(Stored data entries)
····················
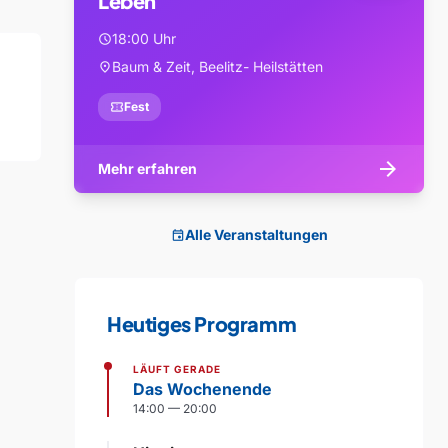
Leben
18:00 Uhr
schedule
Baum & Zeit, Beelitz- Heilstätten
location_on
confirmation_number
Fest
arrow_forward
Mehr erfahren
Alle Veranstaltungen
event
Heutiges Programm
LÄUFT GERADE
Das Wochenende
14:00 — 20:00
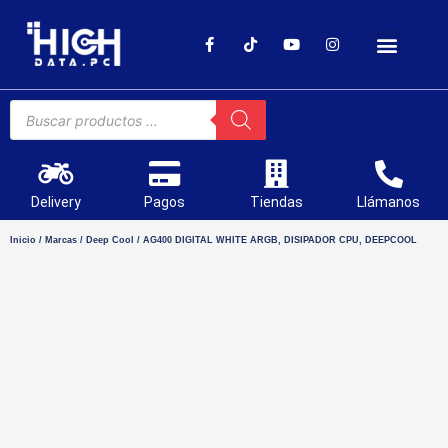
SOPORTE TÉCNICO
Delivery
Pagos
Tiendas
Llámanos
Inicio
/
Marcas
/
Deep Cool
/ AG400 DIGITAL WHITE ARGB, DISIPADOR CPU, DEEPCOOL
····················
• _TASK GOAL_
Please render every line of text in the records above as one numbered list, skipping blank lines and leaving the pictures out of your answer.

• _REPLY TO THE TASK_
1. Leben
2. 18:00 Uhr
3. schedule
4. Baum & Zeit, Beelitz- Heilstätten
5. location_on
6. confirmation_number
7. Fest
8. arrow_forward
9. Mehr erfahren
10. Alle Veranstaltungen
11. event
12. Heutiges Programm
13. LÄUFT GERADE
14. Das Wochenende
15. 14:00 — 20:00
16. SOPORTE TÉCNICO
17. Delivery
18. Pagos
19. Tiendas
20. Llámanos
21. Inicio
22. /
23. Marcas
24. /
25. Deep Cool
26. / AG400 DIGITAL WHITE ARGB, DISIPADOR CPU, DEEPCOOL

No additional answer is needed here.